_PASSAGE_.
[Start of section]

Like everyone else I am having to deal with the rest of the family asking why this exclusion is going on so long. That in itself is stressful apart from visibly witnessing a marked deterioration in a man I greatly admire over which I currently have no control. Dad is 95 a D day veteran and had a degree of mental capacity before this all started. I have worked with Government in the past had have enlisted the support of MP's in trying to emphasise that there were effective policies in place before 5 November. I am afraid in trying to please everyone they have produced a complete mess of a process.

I used to see my mum every other day. I feel like she is dead now and I will never see her alive again.

[End of section]

_INPUT DATA_.

[Start of section]

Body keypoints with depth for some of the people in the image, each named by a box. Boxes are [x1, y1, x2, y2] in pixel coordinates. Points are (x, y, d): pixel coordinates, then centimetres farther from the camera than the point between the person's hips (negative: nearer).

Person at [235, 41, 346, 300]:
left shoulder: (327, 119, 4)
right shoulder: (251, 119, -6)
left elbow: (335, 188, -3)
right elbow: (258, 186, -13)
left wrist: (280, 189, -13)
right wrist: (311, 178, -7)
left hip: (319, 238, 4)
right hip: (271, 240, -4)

[End of section]
[Start of section]

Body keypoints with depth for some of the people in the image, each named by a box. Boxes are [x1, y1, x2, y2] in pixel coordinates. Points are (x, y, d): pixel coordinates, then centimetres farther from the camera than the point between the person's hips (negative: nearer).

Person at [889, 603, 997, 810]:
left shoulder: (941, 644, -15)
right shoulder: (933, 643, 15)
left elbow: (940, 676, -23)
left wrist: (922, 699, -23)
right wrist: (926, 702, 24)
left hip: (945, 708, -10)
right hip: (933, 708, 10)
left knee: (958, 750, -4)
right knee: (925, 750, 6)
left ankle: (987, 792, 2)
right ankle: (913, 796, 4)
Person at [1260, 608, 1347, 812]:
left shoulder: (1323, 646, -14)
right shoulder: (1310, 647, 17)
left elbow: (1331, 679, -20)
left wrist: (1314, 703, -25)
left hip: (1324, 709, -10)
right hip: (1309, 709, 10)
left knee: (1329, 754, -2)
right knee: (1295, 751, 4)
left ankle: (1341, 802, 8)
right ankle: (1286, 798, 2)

[End of section]

_APPLY WHAT YOU READ_.
a: Shorten the paragraph in the passage that begins "Like everyone else" into a short list, keeping its main facts.
b: From the passage, copy the section that begins at the words "Like everyone else" and ends after the words "of a process.".
The listing has nothing to do with the passage.

_ANSWERS TO EACH TASK_.
a:
- Family members keep asking why the exclusion is lasting so long, which is stressful.
- The writer is watching a clear decline in a man they greatly admire and currently has no control over it.
- Dad is 95, a D-Day veteran, and had some mental capacity before this began.
- The writer has worked with Government before and got MPs' support to stress that effective policies were in place before 5 November.
- The writer feels that by trying to please everyone, they have made the process a complete mess.

b:
Like everyone else I am having to deal with the rest of the family asking why this exclusion is going on so long. That in itself is stressful apart from visibly witnessing a marked deterioration in a man I greatly admire over which I currently have no control. Dad is 95 a D day veteran and had a degree of mental capacity before this all started. I have worked with Government in the past had have enlisted the support of MP's in trying to emphasise that there were effective policies in place before 5 November. I am afraid in trying to please everyone they have produced a complete mess of a process.